The five member board voted Tuesday at the Augusta Armory to continue putting the popular products on Maine shelves.

"Half of the nips sold in Maine are Fireball variety, which are bottled right here in Lewiston. If one of the main items produced here is delisted, then jobs may be delisted too."

Lewiston's mayor, Robert Macdonald, spoke in opposition of the Bureau of Alcoholic Beverages and Lottery Operations' proposal to delist 50ml products.

The legislature recently passed a bill to place a five percent deposit on nips in an attempt to promote litter cleanup, but Governor LePage and BABLO believed that legislation raised an even larger question about the effects nip sales are having on OUIs in the state.

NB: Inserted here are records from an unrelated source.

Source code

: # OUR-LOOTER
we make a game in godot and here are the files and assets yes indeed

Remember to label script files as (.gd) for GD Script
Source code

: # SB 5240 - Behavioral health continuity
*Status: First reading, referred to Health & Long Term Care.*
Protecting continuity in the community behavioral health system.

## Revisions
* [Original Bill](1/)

"Sales of this product size have exploded - far surpassing anyone's expectation when they were listed. Further, it does not seem that the widespread issue of drinking and discarding while driving was anticipated when the commission decided to list 50ml's for sale in Maine," said Aaron Chabourne, Senior Policy Advisor to Governor LePage.

But Macdonald says those who drink and drive won't stop doing so due to a container change. He says it's ultimately a conscious choice in their behavior that needs changing.

A local employer in Macdonald's district that bottles the popular Fireball Cinnamon Whiskey nips stood to lose jobs had the commission agreed with LePage and BABLO.

"Sazerac, a bottling facility and taxpayer in Lewiston, employs 130 people. They're currently occupying 90,000 square feet and they're poised to make a million dollar expansion in Lewiston," said Macdonald.

"Maine consumers are not going to tolerate targeted prohibition either. They will simply shift all of their alcohol purchases to neighboring states, inflicting economic harm to he state and undoing the wonderful job the state's been doing on regaining cross-border business," said Mark Brown, President & CEO of Sazerac Company.

While the commission opted to retain the product sizes, BABLO's director says he's proud the proposal sparked conversation around an important issue. But he isn't convinced it would have had the economic impact suggested by those in the hearing.

"We feel strongly and confident that the consumer would have migrated to a larger size and I think in the long term, I don't think our retail partners would have suffered that much at all really," said Gregg Mineo, BABLO's Director.

The five-cent deposit won't take hold until January of 2019 to give manufacturers the time to create proper labeling and stores the time to sell off their remaining product.